I enjoyed this book. I liked the world of the nisse and I liked how the book showed Bettina’s enjoyment of learning and exploring this magical world. I really liked Klakke and his sister Klarra, they were my favorite characters. The only reason it didn’t get a higher rating is because I like action packed books. This was more smooth flowing which was a nice change but not really my thing.
I had a hard time getting into this book. The story was quite slow. Nothing ever really happened. It's a lot of going back and forth between worlds. I didn't like the setup for what happened either. It was too far fetched. An adult paying attention wouldn't have ruined the story. I did like the ending. I was afraid it would end up being a dream or forgotten.
Two stars seems so harsh, because it was not a bad book at all, and yet it really was just okay for me. I loved the idea of it, but I never felt connected to the characters, and the ending left many loose ends. It could have been so much better, and I am disappointed it wasn't.
There are many things to like about this book.
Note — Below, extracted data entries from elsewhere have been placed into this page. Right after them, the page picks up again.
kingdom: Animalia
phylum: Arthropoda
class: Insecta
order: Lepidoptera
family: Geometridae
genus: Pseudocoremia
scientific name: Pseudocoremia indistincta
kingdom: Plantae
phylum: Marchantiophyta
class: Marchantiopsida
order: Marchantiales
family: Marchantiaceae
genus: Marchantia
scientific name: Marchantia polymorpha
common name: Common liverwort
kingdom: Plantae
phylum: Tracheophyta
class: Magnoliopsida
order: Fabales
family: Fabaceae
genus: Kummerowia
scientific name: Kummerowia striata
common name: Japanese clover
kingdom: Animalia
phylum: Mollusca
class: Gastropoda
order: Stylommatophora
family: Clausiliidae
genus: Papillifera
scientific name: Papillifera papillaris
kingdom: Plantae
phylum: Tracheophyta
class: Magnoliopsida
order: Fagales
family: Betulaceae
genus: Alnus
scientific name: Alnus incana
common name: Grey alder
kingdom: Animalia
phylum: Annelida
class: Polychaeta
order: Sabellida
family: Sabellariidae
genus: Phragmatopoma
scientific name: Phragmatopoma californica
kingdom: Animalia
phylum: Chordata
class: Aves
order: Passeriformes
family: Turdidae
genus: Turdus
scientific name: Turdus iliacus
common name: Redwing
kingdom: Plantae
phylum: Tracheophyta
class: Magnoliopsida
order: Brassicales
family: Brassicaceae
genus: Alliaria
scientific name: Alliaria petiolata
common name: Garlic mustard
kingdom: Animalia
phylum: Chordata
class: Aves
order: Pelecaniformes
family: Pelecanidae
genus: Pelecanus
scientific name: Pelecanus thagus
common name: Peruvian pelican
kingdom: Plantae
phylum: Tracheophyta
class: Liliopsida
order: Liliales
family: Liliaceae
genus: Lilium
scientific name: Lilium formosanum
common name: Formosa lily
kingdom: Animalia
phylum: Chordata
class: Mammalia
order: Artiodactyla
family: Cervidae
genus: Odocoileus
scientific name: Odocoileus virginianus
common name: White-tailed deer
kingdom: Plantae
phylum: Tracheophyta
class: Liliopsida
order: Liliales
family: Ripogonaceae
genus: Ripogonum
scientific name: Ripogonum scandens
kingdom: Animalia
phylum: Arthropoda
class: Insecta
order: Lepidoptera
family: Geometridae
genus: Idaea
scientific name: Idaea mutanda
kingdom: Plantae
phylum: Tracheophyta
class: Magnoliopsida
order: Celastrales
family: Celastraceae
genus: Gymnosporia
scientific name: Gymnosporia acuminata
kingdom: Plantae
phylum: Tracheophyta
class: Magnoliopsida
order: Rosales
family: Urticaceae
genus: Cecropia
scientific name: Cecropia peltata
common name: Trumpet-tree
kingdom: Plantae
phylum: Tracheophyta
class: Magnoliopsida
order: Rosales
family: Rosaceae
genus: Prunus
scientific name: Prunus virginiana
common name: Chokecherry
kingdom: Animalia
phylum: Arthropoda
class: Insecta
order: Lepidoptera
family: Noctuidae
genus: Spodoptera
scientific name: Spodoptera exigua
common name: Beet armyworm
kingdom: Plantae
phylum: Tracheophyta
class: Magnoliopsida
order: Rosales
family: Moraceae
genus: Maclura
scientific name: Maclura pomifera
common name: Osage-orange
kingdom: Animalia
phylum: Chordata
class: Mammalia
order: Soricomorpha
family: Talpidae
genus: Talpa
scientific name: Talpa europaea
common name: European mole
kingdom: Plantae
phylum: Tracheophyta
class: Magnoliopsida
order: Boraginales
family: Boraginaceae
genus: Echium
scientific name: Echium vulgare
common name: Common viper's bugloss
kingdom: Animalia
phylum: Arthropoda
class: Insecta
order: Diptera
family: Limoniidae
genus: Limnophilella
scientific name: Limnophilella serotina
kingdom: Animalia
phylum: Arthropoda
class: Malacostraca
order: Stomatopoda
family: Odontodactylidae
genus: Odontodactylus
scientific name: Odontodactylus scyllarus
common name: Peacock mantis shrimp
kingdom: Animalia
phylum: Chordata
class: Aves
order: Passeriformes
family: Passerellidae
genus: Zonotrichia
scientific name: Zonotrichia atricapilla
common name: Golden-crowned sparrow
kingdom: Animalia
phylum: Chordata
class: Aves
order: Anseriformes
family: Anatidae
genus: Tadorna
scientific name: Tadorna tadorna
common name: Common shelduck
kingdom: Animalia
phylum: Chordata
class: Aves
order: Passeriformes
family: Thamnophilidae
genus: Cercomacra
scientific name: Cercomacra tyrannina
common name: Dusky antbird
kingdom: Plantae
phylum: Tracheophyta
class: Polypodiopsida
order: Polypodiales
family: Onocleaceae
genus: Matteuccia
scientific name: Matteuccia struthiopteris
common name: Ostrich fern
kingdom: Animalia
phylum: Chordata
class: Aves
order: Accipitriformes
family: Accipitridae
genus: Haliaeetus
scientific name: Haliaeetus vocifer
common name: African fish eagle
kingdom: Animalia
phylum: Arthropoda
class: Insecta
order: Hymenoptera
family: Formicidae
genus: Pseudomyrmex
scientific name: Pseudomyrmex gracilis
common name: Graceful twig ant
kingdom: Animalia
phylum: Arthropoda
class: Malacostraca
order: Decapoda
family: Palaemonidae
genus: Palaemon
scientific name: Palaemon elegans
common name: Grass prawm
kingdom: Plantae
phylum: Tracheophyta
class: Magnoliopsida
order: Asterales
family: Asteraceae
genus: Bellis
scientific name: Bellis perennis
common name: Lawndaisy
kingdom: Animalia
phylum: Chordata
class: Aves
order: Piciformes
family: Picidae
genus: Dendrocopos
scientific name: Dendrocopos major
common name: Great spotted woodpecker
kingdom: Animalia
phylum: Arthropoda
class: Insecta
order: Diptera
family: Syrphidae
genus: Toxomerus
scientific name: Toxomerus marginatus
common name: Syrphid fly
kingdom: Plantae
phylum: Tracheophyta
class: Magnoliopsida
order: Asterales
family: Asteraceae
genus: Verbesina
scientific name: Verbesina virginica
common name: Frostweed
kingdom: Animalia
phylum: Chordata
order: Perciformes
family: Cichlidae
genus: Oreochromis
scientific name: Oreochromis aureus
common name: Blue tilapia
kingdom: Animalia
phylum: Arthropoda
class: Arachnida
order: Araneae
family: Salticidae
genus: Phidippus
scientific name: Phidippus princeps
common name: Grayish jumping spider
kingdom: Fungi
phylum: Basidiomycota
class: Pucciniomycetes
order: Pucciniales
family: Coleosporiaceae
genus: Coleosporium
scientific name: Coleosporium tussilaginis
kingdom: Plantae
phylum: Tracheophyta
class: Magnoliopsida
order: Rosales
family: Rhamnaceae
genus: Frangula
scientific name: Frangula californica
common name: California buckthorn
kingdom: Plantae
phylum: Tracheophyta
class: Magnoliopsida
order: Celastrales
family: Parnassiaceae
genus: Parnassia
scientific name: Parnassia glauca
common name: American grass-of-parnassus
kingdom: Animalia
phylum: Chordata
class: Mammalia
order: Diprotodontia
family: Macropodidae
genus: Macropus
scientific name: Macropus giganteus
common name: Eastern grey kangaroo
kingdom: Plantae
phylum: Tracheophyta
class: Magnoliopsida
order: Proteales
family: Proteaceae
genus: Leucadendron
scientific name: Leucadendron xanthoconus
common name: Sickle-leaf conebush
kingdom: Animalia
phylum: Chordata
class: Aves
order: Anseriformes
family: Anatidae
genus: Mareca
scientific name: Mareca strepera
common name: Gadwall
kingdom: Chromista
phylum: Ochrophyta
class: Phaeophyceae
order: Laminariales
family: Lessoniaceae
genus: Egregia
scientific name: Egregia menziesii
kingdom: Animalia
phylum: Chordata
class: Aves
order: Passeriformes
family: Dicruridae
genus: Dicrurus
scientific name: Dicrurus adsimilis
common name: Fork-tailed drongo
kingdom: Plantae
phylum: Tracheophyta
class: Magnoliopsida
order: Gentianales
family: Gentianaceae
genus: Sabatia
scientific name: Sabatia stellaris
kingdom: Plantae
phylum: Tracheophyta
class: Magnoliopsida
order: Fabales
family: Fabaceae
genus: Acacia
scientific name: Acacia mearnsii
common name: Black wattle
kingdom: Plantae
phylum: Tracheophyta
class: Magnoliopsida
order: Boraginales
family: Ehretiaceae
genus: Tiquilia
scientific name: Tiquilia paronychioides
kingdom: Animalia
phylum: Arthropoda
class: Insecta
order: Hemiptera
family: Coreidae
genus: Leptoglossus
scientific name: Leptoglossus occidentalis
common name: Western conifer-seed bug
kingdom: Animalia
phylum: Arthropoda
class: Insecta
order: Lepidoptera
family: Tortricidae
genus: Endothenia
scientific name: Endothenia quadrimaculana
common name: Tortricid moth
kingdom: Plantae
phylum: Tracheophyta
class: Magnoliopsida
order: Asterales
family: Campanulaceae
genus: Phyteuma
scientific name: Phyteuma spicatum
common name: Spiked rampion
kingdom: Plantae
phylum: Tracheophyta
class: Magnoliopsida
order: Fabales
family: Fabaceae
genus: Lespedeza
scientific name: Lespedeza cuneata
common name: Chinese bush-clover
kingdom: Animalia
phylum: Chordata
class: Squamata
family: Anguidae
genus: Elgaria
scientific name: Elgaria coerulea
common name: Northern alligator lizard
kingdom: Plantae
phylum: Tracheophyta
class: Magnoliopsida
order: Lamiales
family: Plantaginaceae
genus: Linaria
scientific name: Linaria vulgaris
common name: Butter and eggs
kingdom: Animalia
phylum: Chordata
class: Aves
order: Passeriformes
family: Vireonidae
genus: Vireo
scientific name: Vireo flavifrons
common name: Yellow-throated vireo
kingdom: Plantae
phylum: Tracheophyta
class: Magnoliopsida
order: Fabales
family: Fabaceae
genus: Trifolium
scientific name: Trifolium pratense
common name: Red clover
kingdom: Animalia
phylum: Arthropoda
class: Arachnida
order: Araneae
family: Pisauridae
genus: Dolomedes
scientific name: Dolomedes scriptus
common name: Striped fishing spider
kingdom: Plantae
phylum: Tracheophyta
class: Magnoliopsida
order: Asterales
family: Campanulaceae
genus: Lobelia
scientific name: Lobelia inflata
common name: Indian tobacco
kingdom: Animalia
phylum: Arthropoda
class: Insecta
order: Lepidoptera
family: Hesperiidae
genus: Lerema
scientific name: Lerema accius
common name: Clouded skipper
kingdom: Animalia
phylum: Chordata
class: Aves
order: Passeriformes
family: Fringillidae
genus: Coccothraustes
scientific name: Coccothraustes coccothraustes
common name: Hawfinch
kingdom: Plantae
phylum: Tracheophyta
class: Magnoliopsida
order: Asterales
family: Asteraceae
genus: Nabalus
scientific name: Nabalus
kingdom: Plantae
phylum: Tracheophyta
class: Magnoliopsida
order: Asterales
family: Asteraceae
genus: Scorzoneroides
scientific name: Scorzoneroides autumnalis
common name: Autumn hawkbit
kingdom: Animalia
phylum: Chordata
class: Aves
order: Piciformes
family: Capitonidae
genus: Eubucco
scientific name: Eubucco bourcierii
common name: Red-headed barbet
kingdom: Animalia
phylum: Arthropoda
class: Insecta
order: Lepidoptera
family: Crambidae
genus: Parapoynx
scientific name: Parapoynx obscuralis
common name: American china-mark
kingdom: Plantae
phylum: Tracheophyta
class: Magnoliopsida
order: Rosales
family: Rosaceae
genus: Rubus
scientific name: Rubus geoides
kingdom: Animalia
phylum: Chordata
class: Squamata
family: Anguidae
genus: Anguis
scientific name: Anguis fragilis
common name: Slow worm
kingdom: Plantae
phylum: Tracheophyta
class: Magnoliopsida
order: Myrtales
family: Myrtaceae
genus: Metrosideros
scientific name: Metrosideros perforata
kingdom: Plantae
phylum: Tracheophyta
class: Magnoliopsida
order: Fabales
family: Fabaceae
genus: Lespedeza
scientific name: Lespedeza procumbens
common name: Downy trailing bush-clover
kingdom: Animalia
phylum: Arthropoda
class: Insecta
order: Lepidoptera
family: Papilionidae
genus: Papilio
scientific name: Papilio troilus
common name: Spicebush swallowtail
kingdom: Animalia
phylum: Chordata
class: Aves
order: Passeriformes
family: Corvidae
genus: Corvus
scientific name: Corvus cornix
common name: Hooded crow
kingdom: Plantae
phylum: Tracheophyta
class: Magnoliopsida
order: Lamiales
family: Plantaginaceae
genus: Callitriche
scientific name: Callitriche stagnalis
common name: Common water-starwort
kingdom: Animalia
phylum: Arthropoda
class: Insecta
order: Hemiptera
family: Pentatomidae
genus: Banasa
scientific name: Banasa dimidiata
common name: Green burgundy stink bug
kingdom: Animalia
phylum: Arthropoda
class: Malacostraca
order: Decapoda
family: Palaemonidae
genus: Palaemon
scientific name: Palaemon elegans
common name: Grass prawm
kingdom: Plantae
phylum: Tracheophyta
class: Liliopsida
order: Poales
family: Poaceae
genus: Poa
The descriptions of the Danish winter are beautiful, especially that of the winterfrost (literally a frost in winter). Bettina’s motivations are always clear and I liked the idea of discovering nisse, mythical creatures who turn out to be real. Unfortunately, that’s where my enjoyment of this book stops, as the plot goes downhill rather quickly. First, there’s very little discovery of any magical world after Bettina’s initial contact with the nisse family. If there are nisse, aren’t there other mythical creatures? The book felt slow-moving and meaningless, despite because only just over two hundred pages. And the ending left me wanting more.
4.5 Stars A fun middle grade book about the Nisse in Denmark. One year, a Nisse didn’t get his annual Christmas rice pudding from the family he helps look after. In response, he takes the family’s baby away. The 12 year-old sister, Bettina, is whisked away into the world of the Nisse to find her sister during the magical few days of winter frost.
This was a cozy read. Slow paced and with little plot or character development (who leaves a twelve year old alone for a week with a baby?), but it was nice to read anyway. It’s unlikely I’ll ever reread it but I enjoyed my time with it.
"The forests are fully of tales unheard, if only humans would pause their business to listen."
It is as a tender tale, this Winterfrost, as a simple one. Advisable, really, to whom love to read winter tale in winter time, and stories around nordic or not so usual mythology. I've really liked it, and I have to say I like the cover, too!
It is the seer, after all, who must slow down enough to take note of the world around her.
We LOVED this book. Ending dragged a little but an awesome story about looking for magic, snowy Denmark and the nisse. Will remember this as the first chapter book I read with little M. Asking lots of questions and wanting "another chapter Mom".